Train Accuracy: 9.3750 [48/512]
Cumulative error sum:  32.791540026664734
Train Accuracy: 11.1328 [57/512]
Cumulative error sum:  29.287562489509583
Train Accuracy: 10.9375 [56/512]
Cumulative error sum:  24.683462738990784
Train Accuracy: 8.7891 [45/512]
Cumulative error sum:  22.476744771003723
Train Accuracy: 12.8906 [66/512]
Cumulative error sum:  19.47743135690689
Train Accuracy: 9.7656 [50/512]
Cumulative error sum:  18.563248455524445
Train Accuracy: 8.3984 [43/512]
Cumulative error sum:  20.311830699443817
Train Accuracy: 12.8906 [66/512]
Cumulative error sum:  19.25118178129196
Train Accuracy: 11.1328 [57/512]
Cumulative error sum:  15.79049265384674
Train Accuracy: 13.2812 [68/512]
...

I’ve already tried different learning rates, as well as different optimizers, also tried different combos of losses (logit+crossentropy and log_softmax+nllloss).Additionally I’ve tried training on the whole trainset, which didn’t help either. If you see any issue in my code, I would really appreciate if you help me to figure it out, I am stuck with it for a fair amount of time already.

Regards,
Bollo7

ptrblck · March 29, 2020, 6:15am

The code looks generally alright.
However, I’m not sure, if freezing the features will work that well for CIFAR10, as VGG was pretrained on ImageNet, which uses images in the shape [3, 224, 224]. The kernels will thus be adjusted to this resolution and you might need to retrain them.

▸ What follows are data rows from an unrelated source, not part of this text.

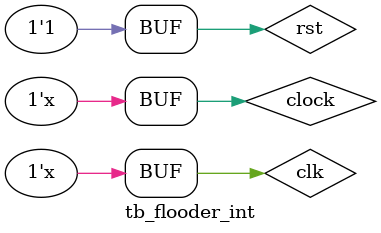
<source format=v>
`timescale 1ns/1ps
module tb_flooder_int();
    parameter half_clock = (1_000_000_000/(27*1000000))/2;
    reg clock;
    wire clk;
    assign clk = clock;
    wire rst;
    assign rst = 1;
    wire tx;
    reg period_clock;
    always begin
        #half_clock
        clock = ~clock;
    end
    wire avail;
    wire[7:0] data_out;
    flooder_int flod(.tx(tx), .clk(clk), .rst(rst));
    rx_module rxm(.rx(tx), .clock(clk), .rst(rst), .data(data_out), .avail(avail));
    always@(posedge avail)begin
        $display("received %d", data_out);
    end
    always@(flod.sender.state)begin
        $display("state = %d", flod.sender.state);
    end

endmodule
</source>
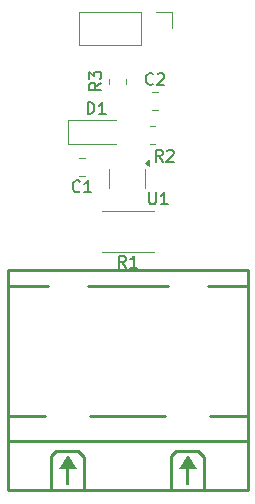
<source format=gbr>
%TF.GenerationSoftware,KiCad,Pcbnew,9.0.2*%
%TF.CreationDate,2025-11-13T14:06:28+01:00*%
%TF.ProjectId,current-meas,63757272-656e-4742-9d6d-6561732e6b69,rev?*%
%TF.SameCoordinates,Original*%
%TF.FileFunction,Legend,Top*%
%TF.FilePolarity,Positive*%
%FSLAX46Y46*%
G04 Gerber Fmt 4.6, Leading zero omitted, Abs format (unit mm)*
G04 Created by KiCad (PCBNEW 9.0.2) date 2025-11-13 14:06:28*
%MOMM*%
%LPD*%
G01*
G04 APERTURE LIST*
%ADD10C,0.150000*%
%ADD11C,0.120000*%
%ADD12C,0.254000*%
%ADD13C,0.000000*%
G04 APERTURE END LIST*
D10*
X146479794Y-101649819D02*
X146479794Y-100649819D01*
X146479794Y-100649819D02*
X146717889Y-100649819D01*
X146717889Y-100649819D02*
X146860746Y-100697438D01*
X146860746Y-100697438D02*
X146955984Y-100792676D01*
X146955984Y-100792676D02*
X147003603Y-100887914D01*
X147003603Y-100887914D02*
X147051222Y-101078390D01*
X147051222Y-101078390D02*
X147051222Y-101221247D01*
X147051222Y-101221247D02*
X147003603Y-101411723D01*
X147003603Y-101411723D02*
X146955984Y-101506961D01*
X146955984Y-101506961D02*
X146860746Y-101602200D01*
X146860746Y-101602200D02*
X146717889Y-101649819D01*
X146717889Y-101649819D02*
X146479794Y-101649819D01*
X148003603Y-101649819D02*
X147432175Y-101649819D01*
X147717889Y-101649819D02*
X147717889Y-100649819D01*
X147717889Y-100649819D02*
X147622651Y-100792676D01*
X147622651Y-100792676D02*
X147527413Y-100887914D01*
X147527413Y-100887914D02*
X147432175Y-100935533D01*
X145826222Y-108179580D02*
X145778603Y-108227200D01*
X145778603Y-108227200D02*
X145635746Y-108274819D01*
X145635746Y-108274819D02*
X145540508Y-108274819D01*
X145540508Y-108274819D02*
X145397651Y-108227200D01*
X145397651Y-108227200D02*
X145302413Y-108131961D01*
X145302413Y-108131961D02*
X145254794Y-108036723D01*
X145254794Y-108036723D02*
X145207175Y-107846247D01*
X145207175Y-107846247D02*
X145207175Y-107703390D01*
X145207175Y-107703390D02*
X145254794Y-107512914D01*
X145254794Y-107512914D02*
X145302413Y-107417676D01*
X145302413Y-107417676D02*
X145397651Y-107322438D01*
X145397651Y-107322438D02*
X145540508Y-107274819D01*
X145540508Y-107274819D02*
X145635746Y-107274819D01*
X145635746Y-107274819D02*
X145778603Y-107322438D01*
X145778603Y-107322438D02*
X145826222Y-107370057D01*
X146778603Y-108274819D02*
X146207175Y-108274819D01*
X146492889Y-108274819D02*
X146492889Y-107274819D01*
X146492889Y-107274819D02*
X146397651Y-107417676D01*
X146397651Y-107417676D02*
X146302413Y-107512914D01*
X146302413Y-107512914D02*
X146207175Y-107560533D01*
X147622708Y-99011666D02*
X147146517Y-99344999D01*
X147622708Y-99583094D02*
X146622708Y-99583094D01*
X146622708Y-99583094D02*
X146622708Y-99202142D01*
X146622708Y-99202142D02*
X146670327Y-99106904D01*
X146670327Y-99106904D02*
X146717946Y-99059285D01*
X146717946Y-99059285D02*
X146813184Y-99011666D01*
X146813184Y-99011666D02*
X146956041Y-99011666D01*
X146956041Y-99011666D02*
X147051279Y-99059285D01*
X147051279Y-99059285D02*
X147098898Y-99106904D01*
X147098898Y-99106904D02*
X147146517Y-99202142D01*
X147146517Y-99202142D02*
X147146517Y-99583094D01*
X146622708Y-98678332D02*
X146622708Y-98059285D01*
X146622708Y-98059285D02*
X147003660Y-98392618D01*
X147003660Y-98392618D02*
X147003660Y-98249761D01*
X147003660Y-98249761D02*
X147051279Y-98154523D01*
X147051279Y-98154523D02*
X147098898Y-98106904D01*
X147098898Y-98106904D02*
X147194136Y-98059285D01*
X147194136Y-98059285D02*
X147432231Y-98059285D01*
X147432231Y-98059285D02*
X147527469Y-98106904D01*
X147527469Y-98106904D02*
X147575089Y-98154523D01*
X147575089Y-98154523D02*
X147622708Y-98249761D01*
X147622708Y-98249761D02*
X147622708Y-98535475D01*
X147622708Y-98535475D02*
X147575089Y-98630713D01*
X147575089Y-98630713D02*
X147527469Y-98678332D01*
X152826222Y-105674819D02*
X152492889Y-105198628D01*
X152254794Y-105674819D02*
X152254794Y-104674819D01*
X152254794Y-104674819D02*
X152635746Y-104674819D01*
X152635746Y-104674819D02*
X152730984Y-104722438D01*
X152730984Y-104722438D02*
X152778603Y-104770057D01*
X152778603Y-104770057D02*
X152826222Y-104865295D01*
X152826222Y-104865295D02*
X152826222Y-105008152D01*
X152826222Y-105008152D02*
X152778603Y-105103390D01*
X152778603Y-105103390D02*
X152730984Y-105151009D01*
X152730984Y-105151009D02*
X152635746Y-105198628D01*
X152635746Y-105198628D02*
X152254794Y-105198628D01*
X153207175Y-104770057D02*
X153254794Y-104722438D01*
X153254794Y-104722438D02*
X153350032Y-104674819D01*
X153350032Y-104674819D02*
X153588127Y-104674819D01*
X153588127Y-104674819D02*
X153683365Y-104722438D01*
X153683365Y-104722438D02*
X153730984Y-104770057D01*
X153730984Y-104770057D02*
X153778603Y-104865295D01*
X153778603Y-104865295D02*
X153778603Y-104960533D01*
X153778603Y-104960533D02*
X153730984Y-105103390D01*
X153730984Y-105103390D02*
X153159556Y-105674819D01*
X153159556Y-105674819D02*
X153778603Y-105674819D01*
X151680984Y-108287319D02*
X151680984Y-109096842D01*
X151680984Y-109096842D02*
X151728603Y-109192080D01*
X151728603Y-109192080D02*
X151776222Y-109239700D01*
X151776222Y-109239700D02*
X151871460Y-109287319D01*
X151871460Y-109287319D02*
X152061936Y-109287319D01*
X152061936Y-109287319D02*
X152157174Y-109239700D01*
X152157174Y-109239700D02*
X152204793Y-109192080D01*
X152204793Y-109192080D02*
X152252412Y-109096842D01*
X152252412Y-109096842D02*
X152252412Y-108287319D01*
X153252412Y-109287319D02*
X152680984Y-109287319D01*
X152966698Y-109287319D02*
X152966698Y-108287319D01*
X152966698Y-108287319D02*
X152871460Y-108430176D01*
X152871460Y-108430176D02*
X152776222Y-108525414D01*
X152776222Y-108525414D02*
X152680984Y-108573033D01*
X149726222Y-114649819D02*
X149392889Y-114173628D01*
X149154794Y-114649819D02*
X149154794Y-113649819D01*
X149154794Y-113649819D02*
X149535746Y-113649819D01*
X149535746Y-113649819D02*
X149630984Y-113697438D01*
X149630984Y-113697438D02*
X149678603Y-113745057D01*
X149678603Y-113745057D02*
X149726222Y-113840295D01*
X149726222Y-113840295D02*
X149726222Y-113983152D01*
X149726222Y-113983152D02*
X149678603Y-114078390D01*
X149678603Y-114078390D02*
X149630984Y-114126009D01*
X149630984Y-114126009D02*
X149535746Y-114173628D01*
X149535746Y-114173628D02*
X149154794Y-114173628D01*
X150678603Y-114649819D02*
X150107175Y-114649819D01*
X150392889Y-114649819D02*
X150392889Y-113649819D01*
X150392889Y-113649819D02*
X150297651Y-113792676D01*
X150297651Y-113792676D02*
X150202413Y-113887914D01*
X150202413Y-113887914D02*
X150107175Y-113935533D01*
X152026222Y-99079580D02*
X151978603Y-99127200D01*
X151978603Y-99127200D02*
X151835746Y-99174819D01*
X151835746Y-99174819D02*
X151740508Y-99174819D01*
X151740508Y-99174819D02*
X151597651Y-99127200D01*
X151597651Y-99127200D02*
X151502413Y-99031961D01*
X151502413Y-99031961D02*
X151454794Y-98936723D01*
X151454794Y-98936723D02*
X151407175Y-98746247D01*
X151407175Y-98746247D02*
X151407175Y-98603390D01*
X151407175Y-98603390D02*
X151454794Y-98412914D01*
X151454794Y-98412914D02*
X151502413Y-98317676D01*
X151502413Y-98317676D02*
X151597651Y-98222438D01*
X151597651Y-98222438D02*
X151740508Y-98174819D01*
X151740508Y-98174819D02*
X151835746Y-98174819D01*
X151835746Y-98174819D02*
X151978603Y-98222438D01*
X151978603Y-98222438D02*
X152026222Y-98270057D01*
X152407175Y-98270057D02*
X152454794Y-98222438D01*
X152454794Y-98222438D02*
X152550032Y-98174819D01*
X152550032Y-98174819D02*
X152788127Y-98174819D01*
X152788127Y-98174819D02*
X152883365Y-98222438D01*
X152883365Y-98222438D02*
X152930984Y-98270057D01*
X152930984Y-98270057D02*
X152978603Y-98365295D01*
X152978603Y-98365295D02*
X152978603Y-98460533D01*
X152978603Y-98460533D02*
X152930984Y-98603390D01*
X152930984Y-98603390D02*
X152359556Y-99174819D01*
X152359556Y-99174819D02*
X152978603Y-99174819D01*
D11*
%TO.C,D1*%
X144857889Y-102195000D02*
X144857889Y-104195000D01*
X144857889Y-102195000D02*
X148867889Y-102195000D01*
X144857889Y-104195000D02*
X148867889Y-104195000D01*
%TO.C,C1*%
X146254141Y-105385000D02*
X145731637Y-105385000D01*
X146254141Y-106855000D02*
X145731637Y-106855000D01*
%TO.C,R3*%
X148257889Y-98642936D02*
X148257889Y-99097064D01*
X149727889Y-98642936D02*
X149727889Y-99097064D01*
%TO.C,R2*%
X151740825Y-102685000D02*
X152194953Y-102685000D01*
X151740825Y-104155000D02*
X152194953Y-104155000D01*
%TO.C,U1*%
X148257889Y-107095000D02*
X148257889Y-106295000D01*
X148257889Y-107095000D02*
X148257889Y-107895000D01*
X151377889Y-107095000D02*
X151377889Y-106295000D01*
X151377889Y-107095000D02*
X151377889Y-107895000D01*
X151657889Y-106035000D02*
X151327889Y-105795000D01*
X151657889Y-105555000D01*
X151657889Y-106035000D01*
G36*
X151657889Y-106035000D02*
G01*
X151327889Y-105795000D01*
X151657889Y-105555000D01*
X151657889Y-106035000D01*
G37*
%TO.C,J2*%
X145772889Y-93015000D02*
X145772889Y-95775000D01*
X150962889Y-93015000D02*
X145772889Y-93015000D01*
X150962889Y-93015000D02*
X150962889Y-95775000D01*
X150962889Y-95775000D02*
X145772889Y-95775000D01*
X152232889Y-93015000D02*
X153612889Y-93015000D01*
X153612889Y-93015000D02*
X153612889Y-94395000D01*
D12*
%TO.C,J1*%
X139705389Y-114870000D02*
X139705389Y-133520000D01*
X139705389Y-114870000D02*
X160025389Y-114870000D01*
X139705389Y-116242500D02*
X143096389Y-116242500D01*
X139705389Y-127245500D02*
X142904389Y-127245500D01*
X139705389Y-129291000D02*
X160025389Y-129291000D01*
X139705389Y-133520000D02*
X160025389Y-133520000D01*
X143350389Y-130570000D02*
X143769389Y-130151000D01*
X143350389Y-133519000D02*
X143350389Y-130570000D01*
X143769389Y-130151000D02*
X145674389Y-130151000D01*
X145674389Y-130151000D02*
X146179889Y-130656500D01*
X146179889Y-130656500D02*
X146179889Y-133519000D01*
X146474389Y-116242500D02*
X153256389Y-116242500D01*
X146666389Y-127245500D02*
X153064389Y-127245500D01*
X153510389Y-130570000D02*
X153929389Y-130151000D01*
X153510389Y-133519000D02*
X153510389Y-130570000D01*
X153929389Y-130151000D02*
X155834389Y-130151000D01*
X155834389Y-130151000D02*
X156339889Y-130656500D01*
X156339889Y-130656500D02*
X156339889Y-133519000D01*
X156634389Y-116242500D02*
X160025389Y-116242500D01*
X156826389Y-127245500D02*
X160025389Y-127245500D01*
X160025389Y-114870000D02*
X160025389Y-133520000D01*
D13*
G36*
X145547389Y-131675000D02*
G01*
X144023389Y-131675000D01*
X144785389Y-130532000D01*
X145547389Y-131675000D01*
G37*
G36*
X155707389Y-131675000D02*
G01*
X154183389Y-131675000D01*
X154945389Y-130532000D01*
X155707389Y-131675000D01*
G37*
G36*
X144912389Y-133072000D02*
G01*
X144658389Y-133072000D01*
X144658389Y-131675000D01*
X144912389Y-131675000D01*
X144912389Y-133072000D01*
G37*
G36*
X155072389Y-133072000D02*
G01*
X154818389Y-133072000D01*
X154818389Y-131675000D01*
X155072389Y-131675000D01*
X155072389Y-133072000D01*
G37*
D11*
%TO.C,R1*%
X152069953Y-109885000D02*
X147715825Y-109885000D01*
X152069953Y-113305000D02*
X147715825Y-113305000D01*
%TO.C,C2*%
X151931637Y-99810000D02*
X152454141Y-99810000D01*
X151931637Y-101280000D02*
X152454141Y-101280000D01*
%TD*%
M02*

</source>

Could you alternatively try to resize the CIFAR10 images to 224x224 and see, if that yields better results?

Bollo7 · March 29, 2020, 11:01am

Hello,

I resized input images, but no imporvement at all. Also, I noticed that loss is generally going down, while accuracy is not improving:

Train Accuracy: 9.5703
Cumulative error sum:  13824.971725463867
Train Accuracy: 9.9609
Cumulative error sum:  345.5339570045471
Train Accuracy: 9.3750
Cumulative error sum:  3.0264686048030853
Train Accuracy: 8.9844
Cumulative error sum:  3.2001159489154816
Train Accuracy: 13.4766
Cumulative error sum:  2.412979692220688
Train Accuracy: 10.3516
Cumulative error sum:  2.396394908428192

Bollo7 · March 30, 2020, 1:46pm

Hello,

I figured out what was wrong:

apparently I initialized weights to FC part of network wrong! Your post there helped me to solve my problem, thank you anyway for responding!